Dr Antreas Kalli


Molecular dynamics simulation of membrane proteins and membranes.

Introduction

Membrane proteins play a critical role in many biological processes. They regulate the transmission of signals across cell membranes, help cells sense and respond to stress, and regulate how molecules move in and out of cells. Malfunction of membrane proteins can lead to a number of diseases, like diabetes and cardiovascular diseases.

Computational techniques, such as molecular dynamics simulations, enable us to follow the dynamics of membrane proteins in the membrane environment in which they function. Therefore, molecular dynamics simulations can provide structural and dynamic details about protein complexes and biological membranes in exquisite molecular detail.

My group uses molecular dynamics simulations at different resolutions (i.e. coarse-grained and all-atom) to provide molecular/structural, and dynamic details about membrane proteins and membranes. Our research has a particular focus on constructing complex asymmetric model membranes that resemble native cell membranes in order to study the conformational dynamics of membrane proteins in more realistic lipid environments, like the ones in which these proteins function. By using such simulations we study how proteins interact with their lipid environment and with partner proteins.

Current major projects

  • Understanding the function of Piezo1 and other mechanosensitive ion channels.
  • Investigating the function and interactions of membrane transport proteins.
  • Understanding the interaction of peripheral membrane proteins with lipids.
  • Studying the activation mechanism of signalling receptors

Detailed research programme

Understanding how the Piezo1 mechanosensitive channel is regulated and activated.

Mechanical forces regulate many vascular functions including endothelial cell alignment to blood flow, and cardiac remodelling. Our aim is to examine how forces are sensed in the cardiovascular system. Our research focuses on the Piezo1 channel. Piezo1 is a critical mechanical sensor in endothelial cells, red blood cells, and other cell types such as cardiac fibroblasts. In this project, we use molecular dynamics simulations and molecular modelling to examine how the Piezo1 channel transitions between active and inactive states, how it senses mechanical force, and how it transports ions. We also use computational methodologies to study how disease-causing mutations may alter Piezo1 activation.

Molecular dynamics simulation of the Piezo1 mechanosensitive channel. Elucidating the interactions and transport mechanism of the human chloride/bicarbonate anion exchanger 1

Anion exchanger 1 (AE1, Band 3), a member of the Solute Carrier 4 family of transporters, is found in red blood cells, where it functions as an electroneutral chloride/bicarbonate exchanger. This process is crucial for efficient respiration. Mutations in AE1 lead to inherited diseases such as Southeast Asian Ovalocytosis (SAO) and anaemias. In this project we use molecular dynamics simulations and molecular modelling to study the AE1 transport mechanism and its interaction with membrane lipids. We also use large-scale molecular dynamics simulations to study the large-scale organization of AE1 in model membranes that mimic the red blood cell plasma membrane.
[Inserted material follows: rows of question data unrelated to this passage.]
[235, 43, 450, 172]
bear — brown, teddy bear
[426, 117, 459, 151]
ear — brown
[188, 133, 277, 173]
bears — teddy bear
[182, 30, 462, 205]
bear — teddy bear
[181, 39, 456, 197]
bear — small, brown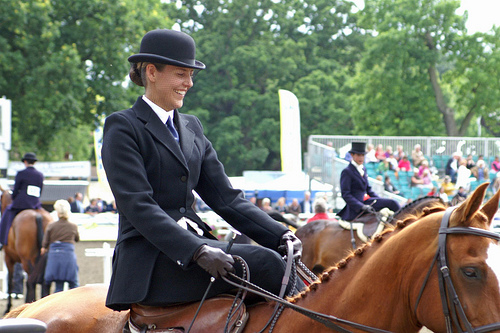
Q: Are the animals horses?
A: Yes, all the animals are horses.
The red blood cell anion exchanger 1 transporter inserted in a model membrane.

Elucidating the interactions of peripheral membrane proteins with lipids.
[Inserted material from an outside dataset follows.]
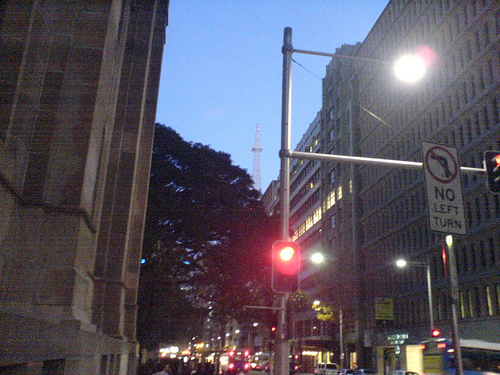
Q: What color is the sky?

The binding of peripheral membrane proteins to cell membranes is regulated by lipid-binding modules that are part of these proteins. These lipid binding domains e.g. PH, PX, SH2, and FYVE often associate with specific lipids in membranes e.g. phosphatidylinositol (PIP) lipids. We use coarse-grained and atomistic molecular dynamics simulations to study the mechanistic details of the binding, interactions and diffusivity of lipid-binding domains to cell membranes. We also develop high-throughput computational approaches that allows us to study proteins faster and more efficiently. These approaches enable us to understand how large sets of lipid binding domains of the same family of proteins – as opposed to individual domains – attach to cell membranes.

Binding of a lipid binding module to a model membrane.
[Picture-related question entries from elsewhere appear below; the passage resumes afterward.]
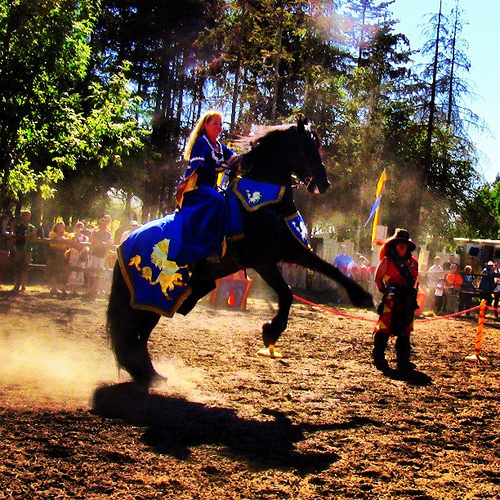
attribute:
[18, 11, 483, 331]
trees — tall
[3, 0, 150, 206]
leaves — green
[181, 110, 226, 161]
hair — woman's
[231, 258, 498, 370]
rope — red, safety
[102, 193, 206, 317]
cloth — blue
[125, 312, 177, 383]
leg — back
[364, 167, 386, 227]
flag — yellow, blue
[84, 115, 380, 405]
horse — black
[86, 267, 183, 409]
legs — hind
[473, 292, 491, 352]
pole — red, yellow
Studying the activation of the T-cell receptor

The T-cell receptor (TCR) is a membrane protein located in T-lymphocytes. It is critical for the survival and function of T-cells and for the immune response. We use molecular dynamics simulations in which we simulate the TCR and related proteins e.g. lck in complex model membranes that resemble the native T-lymphocytes membrane to investigate: (i) the activation of TCR, and (ii) its interactions with cytosolic proteins and with lipid molecules at the molecular level. These studies provide a molecular understanding of the activation of the TCR. We use biomolecular simulation protocols developed for TCR to also study other signalling receptors, i.e. integrins.

Molecular dynamics simulation of the T cell receptor.